C'est une divertissante mais consensuelle histoire d'une libération féminine qui est racontée dans le film Colette.
Avec sa série de bouquins Claudine, Colette est sans aucun doute l'auteure francophone la plus populaire du début du 20e siècle. Écrits par Gabrielle Colette (Keira Knightley), ses romans ont d'abord été attribués à son époux (Dominic West), époque conservatrice oblige. Jusqu'au moment où l'auteure a cherché à s'émanciper de sa condition...
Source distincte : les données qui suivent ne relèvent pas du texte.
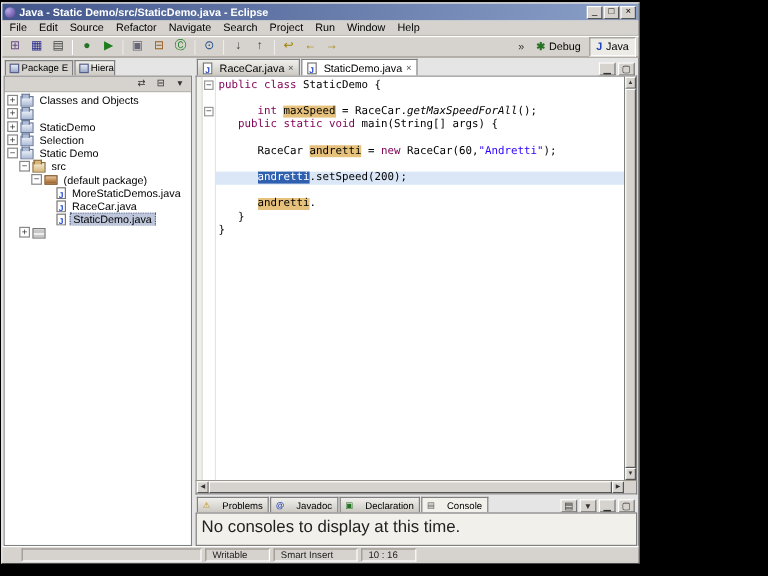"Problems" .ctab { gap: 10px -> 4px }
Un grand soin technique a été apporté à cette biographie fictionnelle. De la photographie aux costumes, en passant par les décors et les coiffures, la production ne manque pas de faste et d'éclat, transformant parfois les images en de véritables toiles. À tel point que la recréation finit par peser sur la première partie de la production, prévisible et surannée au possible. Une romance exacerbée souffle sur l'effort, noyé par des mélodies poussives. Les conventions roucoulent, au même titre que la poussière qui s'accumule, et on se met très vite à regretter A Quiet Passion de Terence Davies et Violette de Martin Provost, deux anti biopics nettement plus aboutis et hors norme sur des romancières d'exception.
Le récit finit heureusement par se replacer à mi-chemin, où le couple - d'un commun accord - se livre à des séances de libertinage. Pour une très rare fois dans sa carrière, le cinéaste Wash Westmoreland (Still Alice) ose l'humour, qui lui va comme un gant. Les scènes, plus coquines que osées, se développent comme des saynètes légères, ce qui donne des envolées sympathiques malgré le puritanisme en place. Il n'y a rien de très transcendant au sein de sa réalisation, si ce n'est une multitude de jeux de miroirs entourant l'héroïne, dont un double de Colette dans une élégante mise en scène de nature théâtrale.
Comme toujours lorsqu'elle arbore un costume vieillot, Keira Knightley est juste et éloquente. Sans égaler ses meilleures performances (que sont probablement Atonement et Pride and Prejudice), ce personnage lui permet d'explorer une part insoupçonnée de son talent. Improbable sur papier, le duo qu'elle forme avec Dominic West fonctionne, car ce dernier a suffisamment d'espace et de temps pour se faire valoir. Ce qui n'était pratiquement jamais arrivé au cinéma pour cet immense acteur de télévision.
Le scénario de Westmoreland, de son défunt partenaire Richard Glatzer et de Rebecca Lenkiewicz (qui a coécrit le magistral Ida) aurait cependant pu être plus affûté. Il baigne dans les lieux communs, démontrant simplement une situation au lieu de l'incarner. Puis il y a cette propension à tout voir avec des lunettes d'aujourd'hui, simplifiant du même coup une certaine complexité inhérente à l'époque. Cette reconquête du pouvoir féminin et de l'identité littéraire est nécessaire, quoiqu'elle sente un peu le réchauffé et qu'elle arrive tardivement (surtout après les similaires Mary Shelley et The Wife qui ont récemment pris l'affiche). Quant au rajout des préférences bisexuelles de la protagoniste, elles sont amenées de manière maladroite, répondant à un cahier de charges que l'on coche afin d'obtenir le plus de chances de remporter des prix en répondant aux critères de tolérance de 2018...
Malgré tout, Colette est une création de qualité, accessible et bien de son temps, qui regorge de mérites, autant sur le plan esthétique que de l'interprétation. C'est classique sans être trop lourd, suffisamment didactique pour que l'on souhaite redécouvrir cette grande romancière. Évidemment, un long métrage en anglais sur cette figure francophone, qui se déroule en sol français et où l'on voit directement à l'écran la langue de Molière est toujours un peu une aberration. Mais ça, c'est une autre histoire.